--- EXERCISE PASSAGE ---
= = =

# Ac and temperature problem



## Captain Moore (Apr 2, 2021)

Good afternoon, am using 2012 Chevy Cruze. Have changed the fan assembly and the sensors. Am still having problem with ac is off due to high engine temperature. Anytime I switched on the AC the fan doesn't start. It takes sometimes before starting. Any help please


----------



## jblackburn (Apr 14, 2012)

Captain Moore said:


> Good afternoon, am using 2012 Chevy Cruze. Have changed the fan assembly and the sensors. Am still having problem with ac is off due to high engine temperature. Anytime I switched on the AC the fan doesn't start. It takes sometimes before starting. Any help please


Normal for it to take a little bit (30 sec or so) before the fan kicks in.

= = =

--- COLLECTED MATERIAL ---
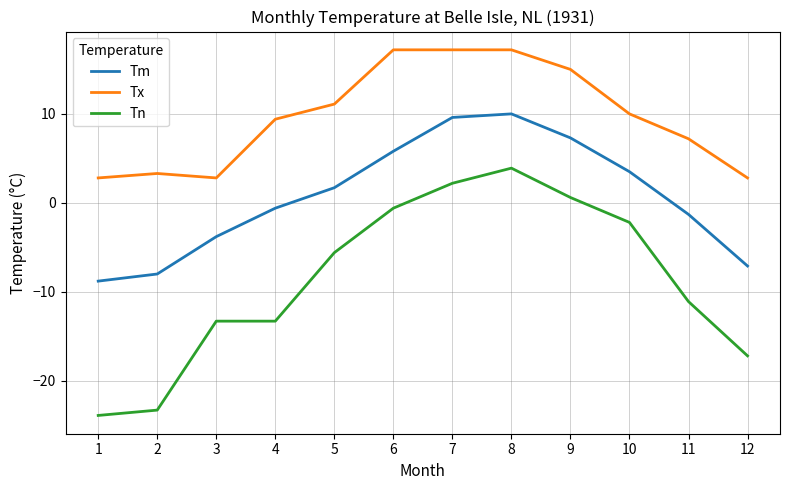

How many values in the Tn series exceed -5?

5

= = =

--- EXERCISE TASKS ---
1. In the Cruze AC forum thread, rewrite the passage from "# Ac and temperature" to "(Apr 14, 2012)", putting "cooling fan" in place of "fan assembly".
2. According to the reply in the Cruze AC forum thread, how long is it normal to wait before the fan kicks in?
3. Write the next part of the Cruze AC forum thread, starting after its last line.

--- RESPONSES TO THE EXERCISE ---
1.
# Ac and temperature problem



## Captain Moore (Apr 2, 2021)

Good afternoon, am using 2012 Chevy Cruze. Have changed the cooling fan and the sensors. Am still having problem with ac is off due to high engine temperature. Anytime I switched on the AC the fan doesn't start. It takes sometimes before starting. Any help please


----------



## jblackburn (Apr 14, 2012)

2. About 30 seconds.

3.
Change your engine temperature sensors. I assume this is a 1.6/1.8L? The video shows the location of the one on the right side of the motor on a 1.8L. GM part number 55591401






There is an additonal sensor in the radiator. P/N 55591002


----------



## Captain Moore (Apr 2, 2021)

Am 2012 Chevy Cruze 1.4L


----------



## jblackburn (Apr 14, 2012)

Captain Moore said:


> Am 2012 Chevy Cruze 1.4L


More or less the same places then. It’s behind the water outlet on the 1.4T.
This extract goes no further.